------ Records for this task ------

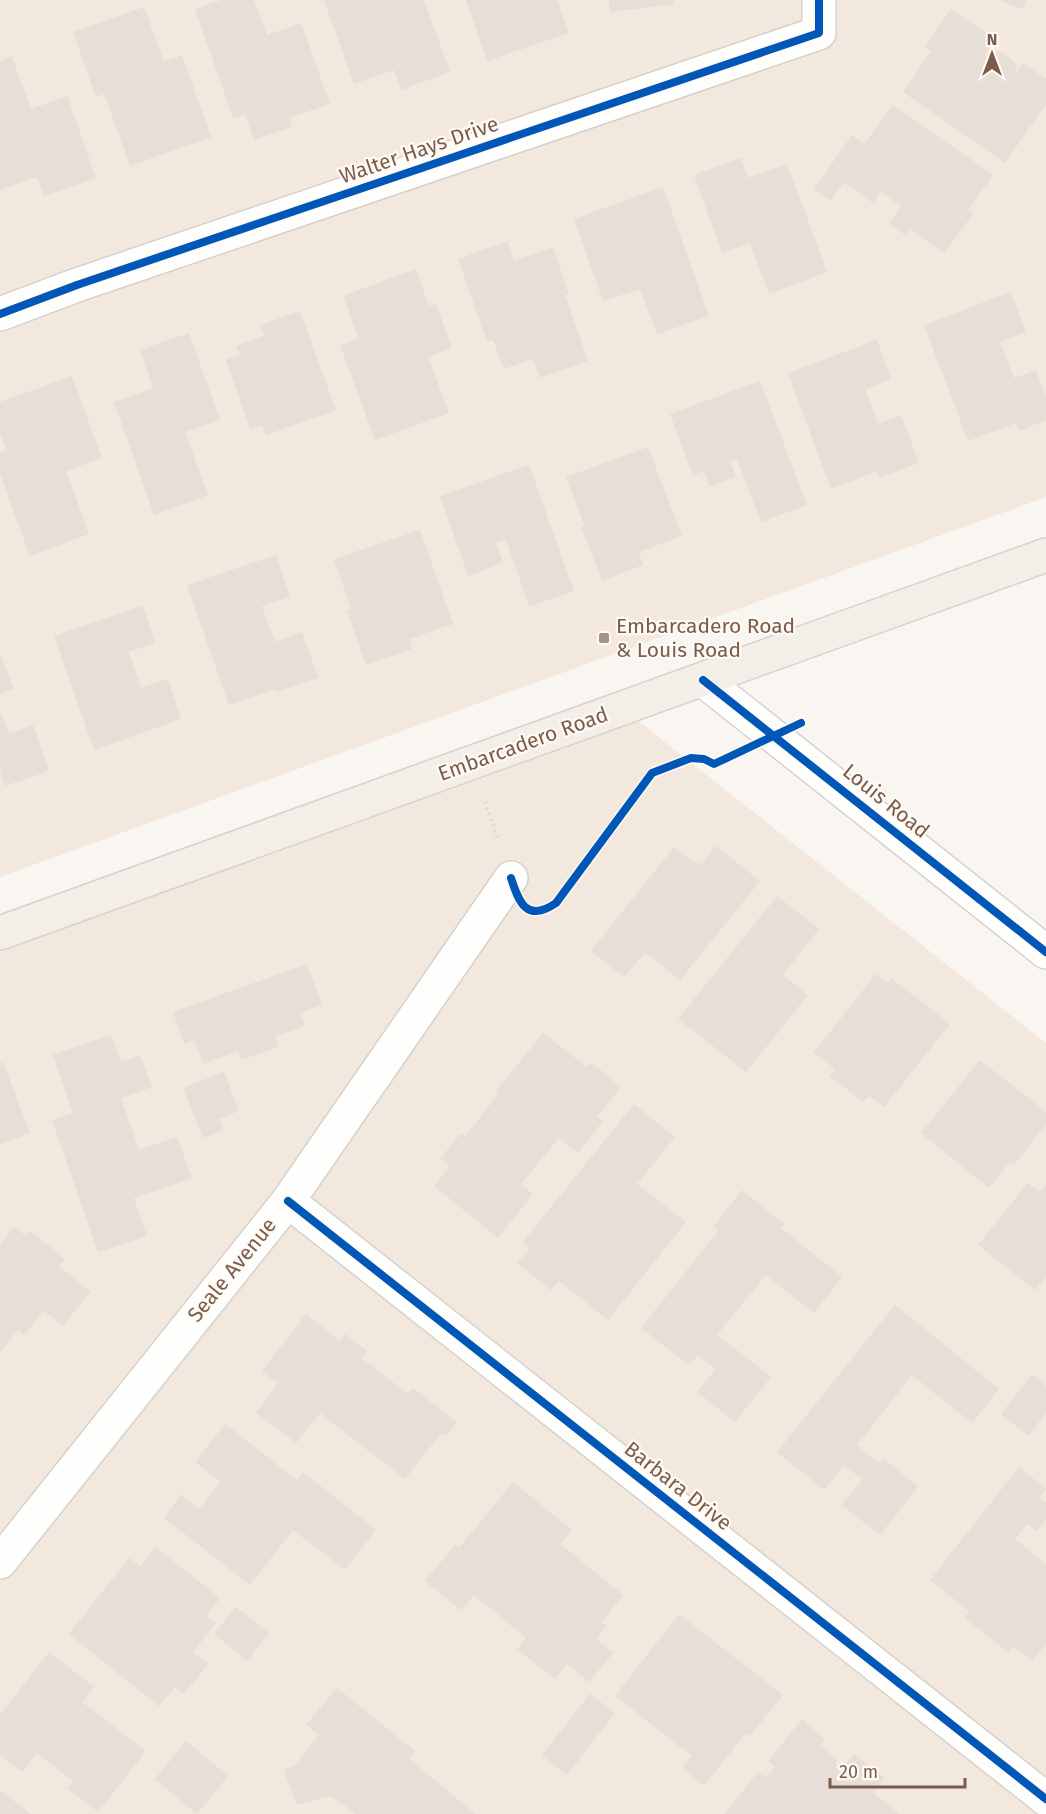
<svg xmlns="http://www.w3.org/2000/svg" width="1046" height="1814" font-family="'Fira Sans',sans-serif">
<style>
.residential{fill:#f2e8de}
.building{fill:#e6ded7}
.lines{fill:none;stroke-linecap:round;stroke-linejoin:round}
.street-casing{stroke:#d7d1cb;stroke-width:36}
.secondary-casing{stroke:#d9d2cb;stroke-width:36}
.primary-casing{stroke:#dad1cc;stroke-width:36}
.path{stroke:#dcd5d0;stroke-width:4;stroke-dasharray:1.5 4.5;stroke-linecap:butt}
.street{stroke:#fefefd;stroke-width:33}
.secondary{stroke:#fefefd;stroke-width:33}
.primary{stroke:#f3eee8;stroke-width:33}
.cycleway-casing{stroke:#fffaf3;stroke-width:11}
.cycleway{stroke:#0057b8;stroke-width:8}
.poi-dot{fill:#a69286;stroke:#fffaf3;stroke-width:2}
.labels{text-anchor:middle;stroke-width:4.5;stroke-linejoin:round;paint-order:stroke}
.street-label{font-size:21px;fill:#7a5c4d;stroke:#fffaf3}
.poi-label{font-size:21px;fill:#7a5c4d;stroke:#fffaf3;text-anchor:start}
</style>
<rect width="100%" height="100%" fill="#f9f5f0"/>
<g class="residential">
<polygon points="0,0 1046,0 1046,497 0,877"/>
<polygon points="628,713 1046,1043 1046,1814 0,1814 0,939"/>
</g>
<g class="building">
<polygon points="221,0 254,0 267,35 301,23 330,104 289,118 292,127 254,140 245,114 233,118 195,9"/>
<polygon points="324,0 424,0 450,72 401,90 394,70 354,84"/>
<polygon points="466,0 557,0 569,33 487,61"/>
<polygon points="609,0 673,0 674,4 610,12"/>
<polygon points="998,0 1026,0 1023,9"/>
<polygon points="144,7 164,62 182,55 211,137 130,166 104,94 96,97 73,32"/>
<polygon points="951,9 995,39 984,55 987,57 991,52 1001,52 1014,61 1017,72 1023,63 1046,79 1046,104 1005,163 903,92 931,51 925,46"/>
<polygon points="12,57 31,109 67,96 96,178 44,196 37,177 0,190 0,61"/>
<polygon points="893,105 993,175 968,210 973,214 944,253 910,229 905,235 889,224 901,206 881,192 873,203 844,182 830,201 814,189 852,135 864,144"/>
<polygon points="741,158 748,178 787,164 827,272 769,294 750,243 722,253 694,175"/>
<polygon points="663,187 709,316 657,334 640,289 603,301 574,219"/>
<polygon points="508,241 514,261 553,247 569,294 565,295 588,361 540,378 533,359 504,369 493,340 487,342 458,259"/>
<polygon points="416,269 429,306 436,304 452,348 428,357 449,413 375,440 340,345 359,339 343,296"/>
<polygon points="1011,292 1026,332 1000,342 1014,378 1036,370 1046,397 1046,420 1019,431 1016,423 968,441 924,325"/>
<polygon points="300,311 336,410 266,435 262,425 250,429 226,360 240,355 236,346 265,336 260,325"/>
<polygon points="189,333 220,420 185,432 208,495 154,515 114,402 153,388 140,350"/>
<polygon points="877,340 891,379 865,389 878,424 901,415 919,463 879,478 877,471 831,489 788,373"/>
<polygon points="72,376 102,458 66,471 89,534 30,556 0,474 0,452 6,450 0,431 0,402"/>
<polygon points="760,381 807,505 761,522 737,459 730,461 736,477 709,487 704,471 693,475 670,414"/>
<polygon points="648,447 682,536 639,552 643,565 602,581 581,526 584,525 566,477"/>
<polygon points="529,465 574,591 529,606 506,540 496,543 503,563 468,576 440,496"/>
<polygon points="420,530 453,624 409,639 412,649 366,665 347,611 351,609 334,559"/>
<polygon points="276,555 290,597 262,606 275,642 302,632 318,678 276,692 275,689 229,705 187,585"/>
<polygon points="143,606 155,643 129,652 141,688 168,679 181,719 94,750 54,636"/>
<polygon points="0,652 14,689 0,694"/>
<polygon points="0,710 9,734 33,725 49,771 5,786 0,771"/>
<polygon points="716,846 760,881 680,980 645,952 624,977 591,951 674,847 700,866"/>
<polygon points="777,896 819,929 783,975 808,995 746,1072 678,1019"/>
<polygon points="307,964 322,1005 300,1013 305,1026 275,1036 278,1047 241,1060 238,1051 203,1064 194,1040 184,1044 173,1012"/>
<polygon points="876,974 887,983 891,978 950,1024 884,1107 869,1096 863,1102 830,1076 835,1069 814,1052"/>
<polygon points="543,1033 587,1067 591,1062 621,1087 597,1117 603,1121 578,1153 559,1138 521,1184 533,1194 498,1238 434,1186 450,1166 440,1159 461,1133 465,1137 499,1093 496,1091"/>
<polygon points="111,1035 121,1062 140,1055 152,1087 121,1098 139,1150 177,1137 192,1178 134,1198 147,1236 98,1252 52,1120 73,1113 53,1055"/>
<polygon points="980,1060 1046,1112 1046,1124 1014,1165 1010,1162 989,1188 921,1133"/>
<polygon points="3,1062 30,1133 0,1144 0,1063"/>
<polygon points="224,1072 239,1111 219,1119 223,1130 203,1138 183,1088"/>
<polygon points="634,1104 675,1137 637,1184 686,1222 608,1320 559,1281 551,1290 517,1263 530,1248 523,1242"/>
<polygon points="1028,1183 1040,1192 1046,1185 1046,1276 1035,1290 978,1245"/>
<polygon points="742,1190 784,1224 781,1228 842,1277 814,1313 766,1275 717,1335 771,1377 735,1422 697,1392 716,1369 698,1355 689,1365 641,1328 718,1231 713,1227"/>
<polygon points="14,1227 26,1236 30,1231 65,1259 59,1266 90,1292 63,1326 44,1310 24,1335 18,1330 0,1352 0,1244"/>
<polygon points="895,1305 999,1389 972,1423 912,1375 857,1445 880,1464 884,1459 918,1487 880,1535 842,1505 862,1479 844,1465 824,1490 777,1452"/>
<polygon points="306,1314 340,1341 345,1334 367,1351 362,1358 408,1394 413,1388 457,1422 446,1436 441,1433 405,1479 320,1413 296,1443 256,1413 278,1383 262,1371"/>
<polygon points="1032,1374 1046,1386 1046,1413 1028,1436 1001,1414"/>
<polygon points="225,1424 297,1480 303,1472 376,1530 345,1570 293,1530 250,1585 164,1518 181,1494 199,1509 220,1482 195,1462"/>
<polygon points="1019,1467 1046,1489 1039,1498 1046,1503 1046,1519 1037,1531 1028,1524 1015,1539 1046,1564 1046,1644 1032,1661 1013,1646 1008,1652 965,1618 970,1612 930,1580"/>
<polygon points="513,1482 572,1530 560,1544 623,1595 602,1622 607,1625 596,1639 613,1653 589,1682 567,1664 555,1679 517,1649 526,1638 474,1595 461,1610 425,1581 455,1545 459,1548"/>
<polygon points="155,1547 220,1598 206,1616 216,1623 193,1652 208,1664 184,1694 175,1687 159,1706 69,1634 129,1558 140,1566"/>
<polygon points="236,1607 269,1633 247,1661 214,1634"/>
<polygon points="679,1614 783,1695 750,1736 746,1733 704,1786 682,1768 692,1756 615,1696"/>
<polygon points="49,1652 94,1687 82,1702 146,1751 98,1812 67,1788 73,1781 37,1753 22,1772 0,1755 0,1715"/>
<polygon points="337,1688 415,1751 410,1759 475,1814 356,1814 331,1796 297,1805 284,1770 294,1766 319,1735 306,1725"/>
<polygon points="590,1694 615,1713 567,1775 542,1755"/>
<polygon points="802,1719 825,1739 820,1745 837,1760 835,1763 842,1769 854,1754 885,1778 873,1793 900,1814 724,1814 758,1772 766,1778 775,1767 768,1761"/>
<polygon points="186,1741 228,1776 197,1814 155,1779"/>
<polygon points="0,1790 31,1814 0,1814"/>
</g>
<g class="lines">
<defs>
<g id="street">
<polyline points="0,314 77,285 819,33 819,0"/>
<polyline points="288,1201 1046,1799"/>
<polyline points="0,1562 288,1201 511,878"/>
</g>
<polyline id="secondary" points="703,680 1046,952"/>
<polyline id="primary" points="0,933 1046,555"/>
</defs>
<use href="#street" class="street-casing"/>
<use href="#secondary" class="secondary-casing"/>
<use href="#primary" class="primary-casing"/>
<polyline class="path" points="485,802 498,840"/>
<use href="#street" class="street"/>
<use href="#secondary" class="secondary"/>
<use href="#primary" class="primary"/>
<defs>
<g id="cycleway">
<polyline points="0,314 77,285 819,33 819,0"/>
<polyline points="703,680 1046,952"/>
<path d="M511,878C519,903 527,923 556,903L652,773L691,758L704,759L714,764L801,723"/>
<polyline points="288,1201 1046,1799"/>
</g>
</defs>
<use href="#cycleway" class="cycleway-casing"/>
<use href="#cycleway" class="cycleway"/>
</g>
<rect class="poi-dot" x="598" y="632" width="12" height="12" rx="3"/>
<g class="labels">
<g class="street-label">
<text transform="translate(419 150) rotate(-19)" y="7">Walter Hays Drive</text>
<text transform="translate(523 744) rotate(-20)" y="7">Embarcadero Road</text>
<text transform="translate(886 801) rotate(39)" y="7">Louis Road</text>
<text transform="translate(232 1270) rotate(-51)" y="7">Seale Avenue</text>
<text transform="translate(678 1486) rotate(38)" y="7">Barbara Drive</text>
</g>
<g class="poi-label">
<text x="616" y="633">Embarcadero Road<tspan x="616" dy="24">&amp; Louis Road</tspan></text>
</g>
</g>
<g transform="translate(992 54)" stroke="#fffaf3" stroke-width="4.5" paint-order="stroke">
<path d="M0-4.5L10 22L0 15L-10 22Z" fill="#7a5c4d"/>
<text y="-9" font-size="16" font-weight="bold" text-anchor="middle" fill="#7a5c4d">N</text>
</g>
<path d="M830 1778v9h135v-9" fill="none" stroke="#7a5c4d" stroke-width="3"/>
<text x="839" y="1778" font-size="18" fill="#7a5c4d" stroke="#fffaf3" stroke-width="4.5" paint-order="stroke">20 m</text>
</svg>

------

▶ **What is needed**
Within the entries, find all lines holding "linejoin" and copy each one.

▶ **Solution below**
.lines{fill:none;stroke-linecap:round;stroke-linejoin:round}
.labels{text-anchor:middle;stroke-width:4.5;stroke-linejoin:round;paint-order:stroke}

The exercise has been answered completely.